Ms. Webster, who is to outline the results of the study at the conference, spoke about the findings in a telephone interview last week.

"The reason advertisers are turning to this medium is because it's different from the others," Ms. Webster said, citing "the involvement consumers have with the Internet" and "the ability to have two-way communications."

The number of association members advertising online in 1999 rose to 64 percent, the study reported, from 61 percent in the study covering the year 1998. At the same time, spending levels increased much more significantly, almost tripling to $1.94 million, as the number of sites built per company rose 41.9 percent, to an average of 6.1 from an average of 4.3.

One finding that Ms. Webster said she found surprising, labeling it an "aha," was a shift in the rankings of responses on corporate objectives for building Web sites.

Though the primary reasons for companies to spend on Web sites remained providing product and service information (No. 1) and increasing brand and corporate awareness (No. 2), those reasons declined in importance by large percentages. Two other reasons climbed up that chart, also by large percentages: using the Internet to develop and improve brand loyalty and providing customer service.

"That shows an increased appreciation in the value of a long-term customer," Ms.

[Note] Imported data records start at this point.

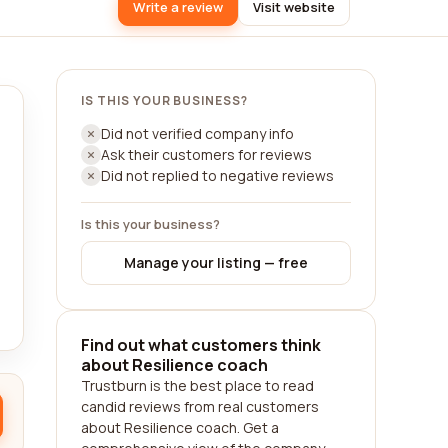
Write a review
Visit website
IS THIS YOUR BUSINESS?
Did not verified company info
Ask their customers for reviews
Did not replied to negative reviews
Is this your business?
Manage your listing — free
Find out what customers think
about Resilience coach
Trustburn is the best place to read
candid reviews from real customers
about Resilience coach. Get a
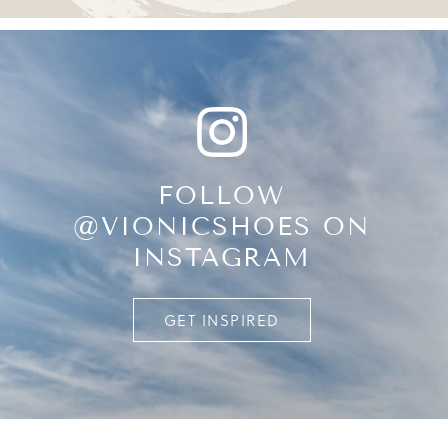
FOLLOW
@VIONICSHOES ON
INSTAGRAM
GET INSPIRED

Webster said, adding that customers can be wooed through means like sponsored e-mail, co-marketing alliances and other communications methods.

There was another finding in the study that Ms. Webster called "an 'aha,' but not a particularly good 'aha' ": though most respondents said they expected to spend more on Internet marketing in 2000, they were troubled by several new problems related to online pitching.

One such difficulty, according to the study, was a belief that the formats of online ads like banners do not provide enough impact. Another qualm centered on what the respondents considered to be the low "click-through" rates for most online ads.

"This is troubling," Ms. Webster said. "It's something agencies need to work on."

The study was mailed to association members in January and February with final responses -- 208 surveys from 114 companies -- returned in March.

The fact that the respondents to the study "are more traditional advertisers rather than dot-coms" should not significantly change the findings, Ms. Webster said, in that it is predominantly dot-coms that have been suffering in the wake of financial and stock market gyrations since March.

"If the bottom lines" of the bricks-and-mortar marketers "are still healthy, which they are," she added, "I see no reasons why the spending trends should slow."